How do you leave a character like that behind at the end of the day?

It didn’t exactly work that way. She was kind of with me all the time, I have to say. But I wasn’t home. I wasn’t around family. So it was all right. I was able to live with her.

Do you miss her now?

No, I can’t say that. But I do miss the work, the caliber of work that was done, the writing, the direction, the other actors. That’s what you end up missing at the end of the day.

Do you watch much television – and is there anything you’re inspired by these days?

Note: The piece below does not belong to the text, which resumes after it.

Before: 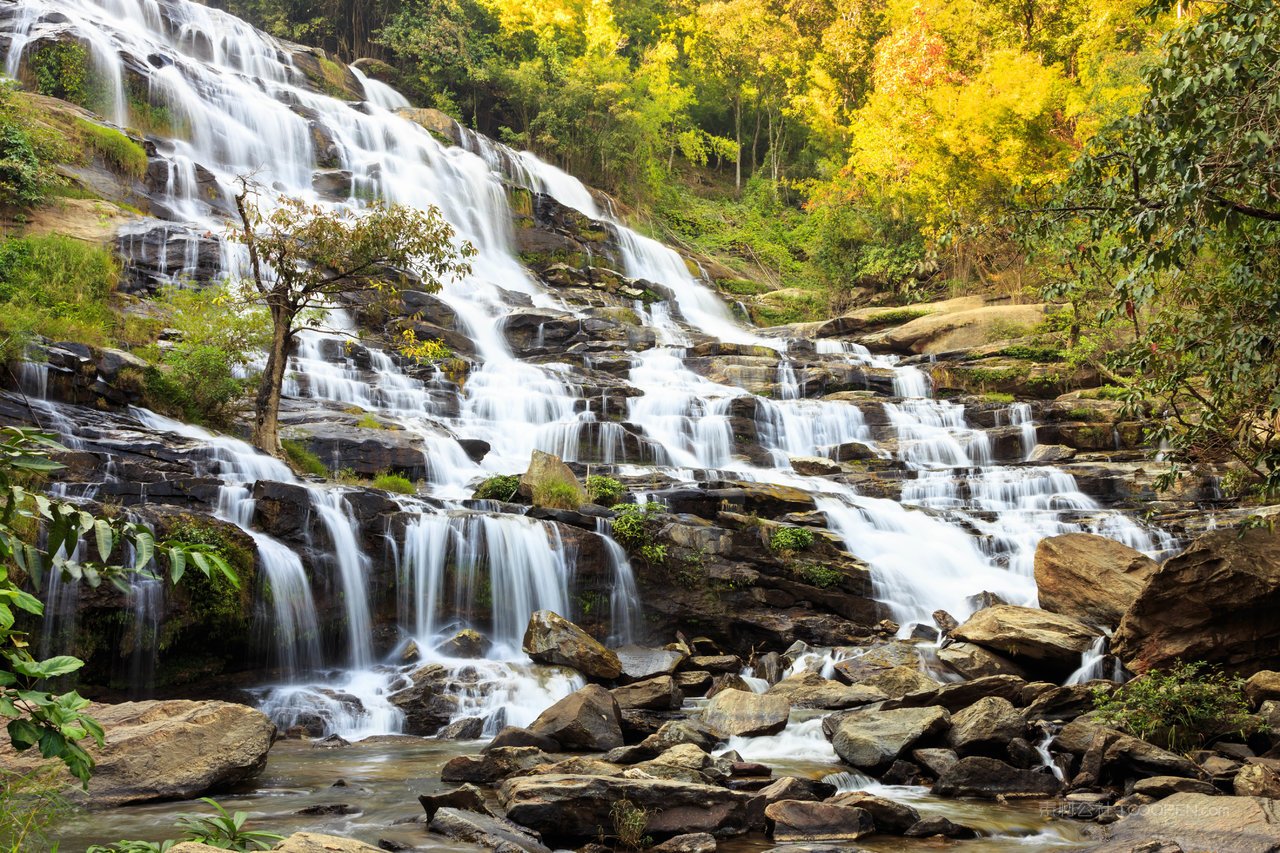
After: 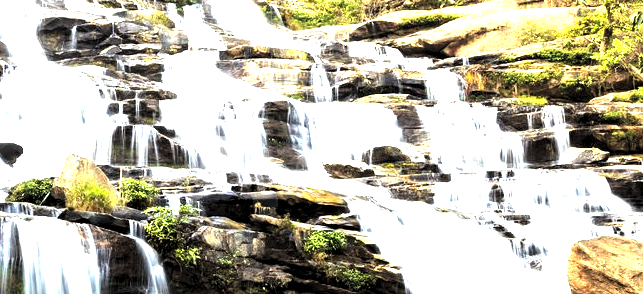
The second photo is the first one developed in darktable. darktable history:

I don’t. I have three homes and I only have TV in my New York apartment. I usually wait until the academy sends me screeners and then watch that. But I’m not watching anything right now.

What are you reading?

[George Saunders'] “Lincoln in the Bardo," which is very interesting.

What’s next, work-wise?

I’ve got nothing ahead of me right now, at least not for this year. Which is actually a really nice feeling.